» EXERCISE PROMPT: Locate every line in the material below that contains the string "تصویر", and copy each such line. Treat uppercase and lowercase letters as distinct when matching.

» MATERIAL PROVIDED:
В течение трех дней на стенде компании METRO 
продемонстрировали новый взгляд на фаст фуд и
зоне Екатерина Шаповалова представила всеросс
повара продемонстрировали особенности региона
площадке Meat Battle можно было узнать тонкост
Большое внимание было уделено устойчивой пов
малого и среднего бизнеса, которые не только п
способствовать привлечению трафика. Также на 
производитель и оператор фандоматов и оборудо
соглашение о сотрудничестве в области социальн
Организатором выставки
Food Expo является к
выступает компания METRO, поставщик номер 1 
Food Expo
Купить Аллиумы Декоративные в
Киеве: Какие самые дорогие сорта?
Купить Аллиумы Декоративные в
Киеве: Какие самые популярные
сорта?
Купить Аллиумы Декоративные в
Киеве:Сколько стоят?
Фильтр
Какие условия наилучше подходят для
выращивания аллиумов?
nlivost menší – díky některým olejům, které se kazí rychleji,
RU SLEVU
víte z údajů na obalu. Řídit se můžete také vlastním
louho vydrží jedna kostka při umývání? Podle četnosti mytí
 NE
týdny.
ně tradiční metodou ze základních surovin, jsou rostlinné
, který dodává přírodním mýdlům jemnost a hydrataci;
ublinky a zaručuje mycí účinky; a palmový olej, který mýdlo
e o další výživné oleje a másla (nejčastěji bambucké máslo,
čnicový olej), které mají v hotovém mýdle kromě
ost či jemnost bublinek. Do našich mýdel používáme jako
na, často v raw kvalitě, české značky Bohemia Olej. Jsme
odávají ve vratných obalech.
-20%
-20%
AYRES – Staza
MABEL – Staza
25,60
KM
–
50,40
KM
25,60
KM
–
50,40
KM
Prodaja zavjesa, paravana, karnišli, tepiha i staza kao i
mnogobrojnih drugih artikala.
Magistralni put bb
---
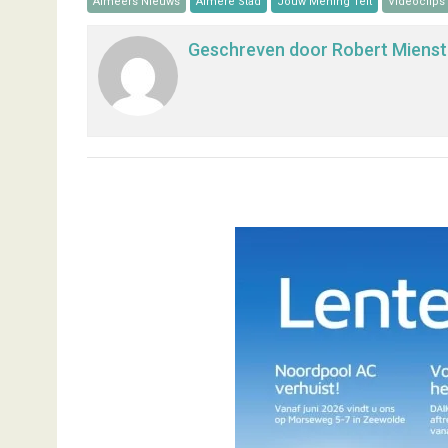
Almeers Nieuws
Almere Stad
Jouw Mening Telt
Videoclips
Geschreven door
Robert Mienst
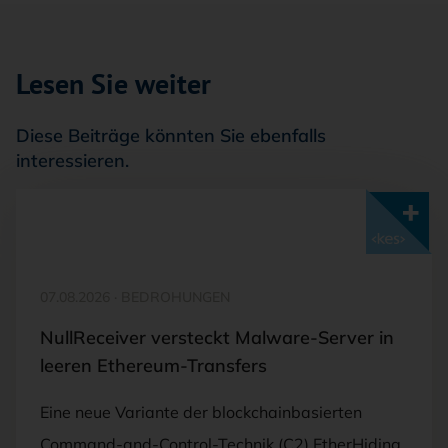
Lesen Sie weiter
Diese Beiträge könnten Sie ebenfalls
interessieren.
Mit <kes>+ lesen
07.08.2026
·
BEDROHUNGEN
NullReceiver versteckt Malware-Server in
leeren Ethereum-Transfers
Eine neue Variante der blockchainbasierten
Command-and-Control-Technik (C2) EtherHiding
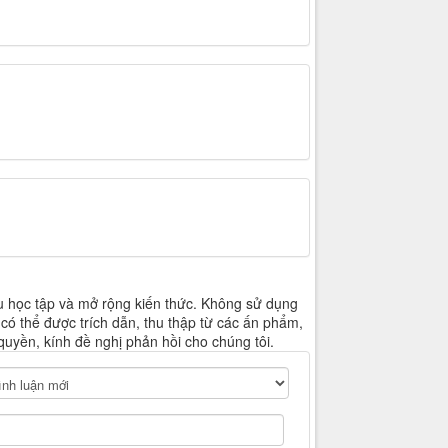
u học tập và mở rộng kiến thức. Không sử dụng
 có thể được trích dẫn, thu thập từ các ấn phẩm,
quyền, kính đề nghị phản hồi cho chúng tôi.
--
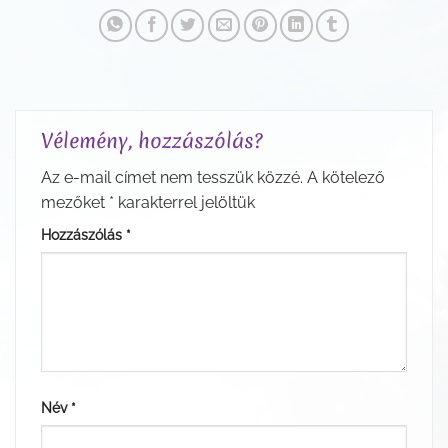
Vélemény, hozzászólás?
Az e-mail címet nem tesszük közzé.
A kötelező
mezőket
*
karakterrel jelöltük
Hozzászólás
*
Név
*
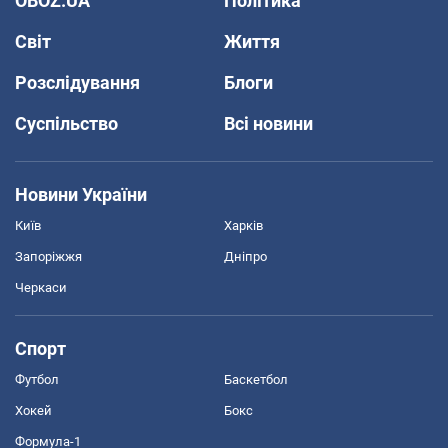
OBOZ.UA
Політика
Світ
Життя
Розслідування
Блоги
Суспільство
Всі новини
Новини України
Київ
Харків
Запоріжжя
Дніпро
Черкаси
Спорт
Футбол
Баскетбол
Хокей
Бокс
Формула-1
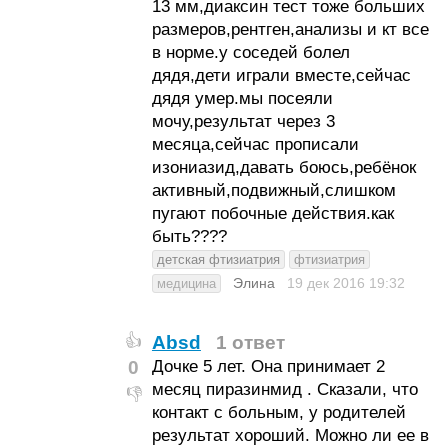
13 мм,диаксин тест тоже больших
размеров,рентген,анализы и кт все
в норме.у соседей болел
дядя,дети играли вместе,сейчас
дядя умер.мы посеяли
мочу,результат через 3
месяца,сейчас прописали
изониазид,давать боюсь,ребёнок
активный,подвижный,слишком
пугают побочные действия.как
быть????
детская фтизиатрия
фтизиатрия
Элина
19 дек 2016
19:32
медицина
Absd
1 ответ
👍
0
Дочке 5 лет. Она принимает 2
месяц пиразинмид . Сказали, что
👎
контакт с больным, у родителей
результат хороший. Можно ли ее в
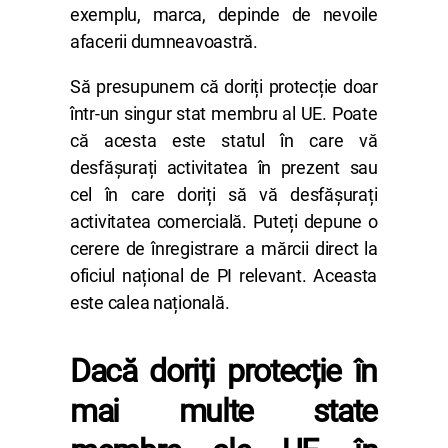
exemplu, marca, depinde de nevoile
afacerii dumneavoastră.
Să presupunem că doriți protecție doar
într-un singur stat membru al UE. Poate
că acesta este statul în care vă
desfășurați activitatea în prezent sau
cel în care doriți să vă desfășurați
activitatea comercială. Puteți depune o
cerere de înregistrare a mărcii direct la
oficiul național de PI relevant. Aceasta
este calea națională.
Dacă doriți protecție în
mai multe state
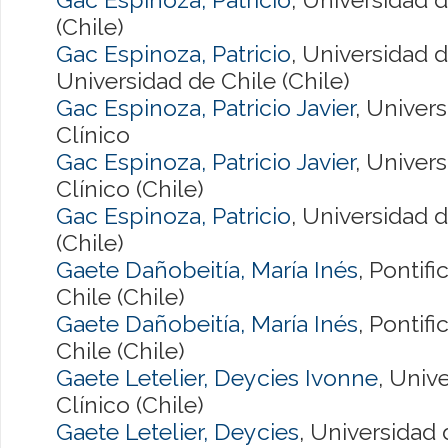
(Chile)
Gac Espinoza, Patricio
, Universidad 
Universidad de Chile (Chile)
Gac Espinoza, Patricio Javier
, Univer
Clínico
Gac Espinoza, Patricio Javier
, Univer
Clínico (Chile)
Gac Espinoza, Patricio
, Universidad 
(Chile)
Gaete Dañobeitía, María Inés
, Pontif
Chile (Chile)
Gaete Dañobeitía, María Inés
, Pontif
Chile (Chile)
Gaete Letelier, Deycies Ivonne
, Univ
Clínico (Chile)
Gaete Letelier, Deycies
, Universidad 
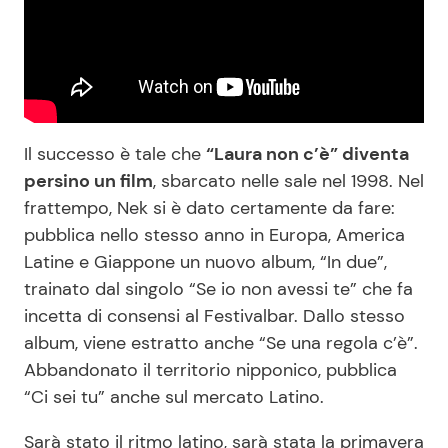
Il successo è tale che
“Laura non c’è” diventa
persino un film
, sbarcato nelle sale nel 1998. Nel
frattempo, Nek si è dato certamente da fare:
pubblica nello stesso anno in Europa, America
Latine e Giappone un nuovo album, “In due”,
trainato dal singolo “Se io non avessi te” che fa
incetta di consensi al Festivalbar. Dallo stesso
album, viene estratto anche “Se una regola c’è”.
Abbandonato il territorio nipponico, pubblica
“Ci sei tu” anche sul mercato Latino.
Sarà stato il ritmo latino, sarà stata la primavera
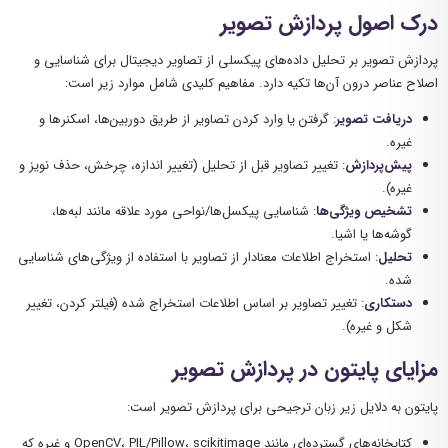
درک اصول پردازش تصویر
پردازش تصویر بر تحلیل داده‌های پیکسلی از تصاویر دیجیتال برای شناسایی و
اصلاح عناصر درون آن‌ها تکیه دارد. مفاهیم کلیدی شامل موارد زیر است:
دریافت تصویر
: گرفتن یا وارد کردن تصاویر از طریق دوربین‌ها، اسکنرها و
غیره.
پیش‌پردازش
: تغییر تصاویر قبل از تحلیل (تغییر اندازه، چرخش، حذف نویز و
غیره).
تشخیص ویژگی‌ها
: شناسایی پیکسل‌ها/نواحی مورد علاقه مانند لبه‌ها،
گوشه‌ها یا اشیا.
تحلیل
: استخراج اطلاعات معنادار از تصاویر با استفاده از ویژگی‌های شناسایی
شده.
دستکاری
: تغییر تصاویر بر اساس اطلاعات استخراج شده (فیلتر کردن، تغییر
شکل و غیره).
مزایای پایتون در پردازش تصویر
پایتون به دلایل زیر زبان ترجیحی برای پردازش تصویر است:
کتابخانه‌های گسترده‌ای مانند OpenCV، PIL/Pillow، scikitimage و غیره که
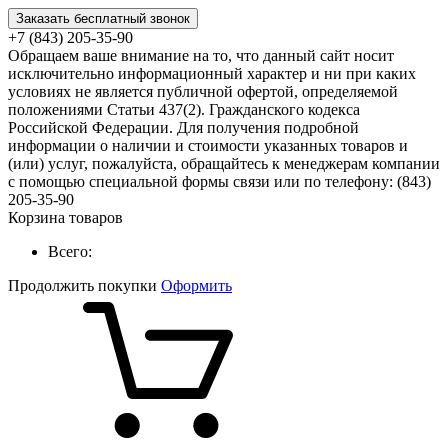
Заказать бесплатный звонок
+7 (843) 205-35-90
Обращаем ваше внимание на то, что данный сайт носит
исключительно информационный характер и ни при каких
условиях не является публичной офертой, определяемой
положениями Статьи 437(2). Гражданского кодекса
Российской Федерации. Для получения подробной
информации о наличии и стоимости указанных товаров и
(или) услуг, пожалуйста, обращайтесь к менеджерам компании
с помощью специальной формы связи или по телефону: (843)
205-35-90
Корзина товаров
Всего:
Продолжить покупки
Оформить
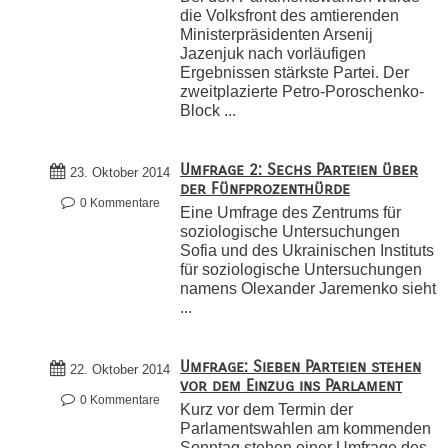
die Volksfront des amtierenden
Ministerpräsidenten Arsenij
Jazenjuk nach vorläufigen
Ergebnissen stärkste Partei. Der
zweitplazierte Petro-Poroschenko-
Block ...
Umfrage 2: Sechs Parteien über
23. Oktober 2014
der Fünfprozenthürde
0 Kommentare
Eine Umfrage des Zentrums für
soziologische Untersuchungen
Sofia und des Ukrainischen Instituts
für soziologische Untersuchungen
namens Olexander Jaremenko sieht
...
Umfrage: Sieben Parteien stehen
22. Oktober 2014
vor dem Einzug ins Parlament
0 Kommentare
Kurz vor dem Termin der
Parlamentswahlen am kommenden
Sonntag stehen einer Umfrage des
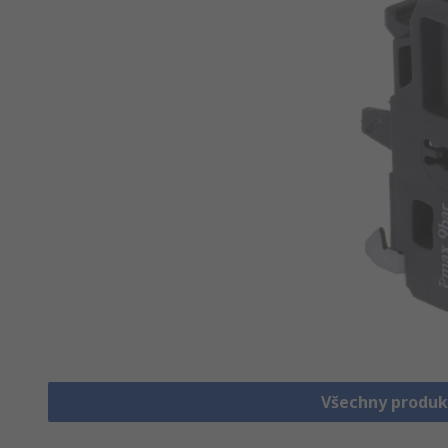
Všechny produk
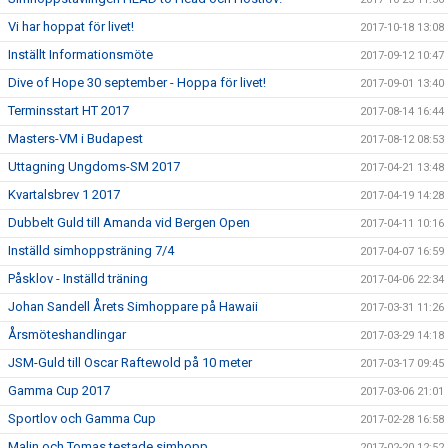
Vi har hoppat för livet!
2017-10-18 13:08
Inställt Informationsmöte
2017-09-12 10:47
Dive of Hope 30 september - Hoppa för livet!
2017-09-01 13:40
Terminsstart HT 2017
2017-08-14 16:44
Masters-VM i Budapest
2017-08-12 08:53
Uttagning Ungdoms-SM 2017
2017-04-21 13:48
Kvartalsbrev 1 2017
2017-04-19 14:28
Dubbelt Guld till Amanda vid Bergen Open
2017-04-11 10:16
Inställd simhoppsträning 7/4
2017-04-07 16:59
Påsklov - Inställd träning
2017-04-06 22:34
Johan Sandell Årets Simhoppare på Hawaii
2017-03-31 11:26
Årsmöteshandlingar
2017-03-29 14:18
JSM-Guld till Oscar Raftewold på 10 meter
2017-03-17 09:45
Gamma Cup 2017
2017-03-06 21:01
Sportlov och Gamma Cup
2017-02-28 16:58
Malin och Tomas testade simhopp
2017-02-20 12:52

» SOLUTION TO THE EXERCISE:
درک اصول پردازش تصویر
پردازش تصویر بر تحلیل داده‌های پیکسلی از تصاویر دیجیتال برای شناسایی و
دریافت تصویر
مزایای پایتون در پردازش تصویر
پایتون به دلایل زیر زبان ترجیحی برای پردازش تصویر است:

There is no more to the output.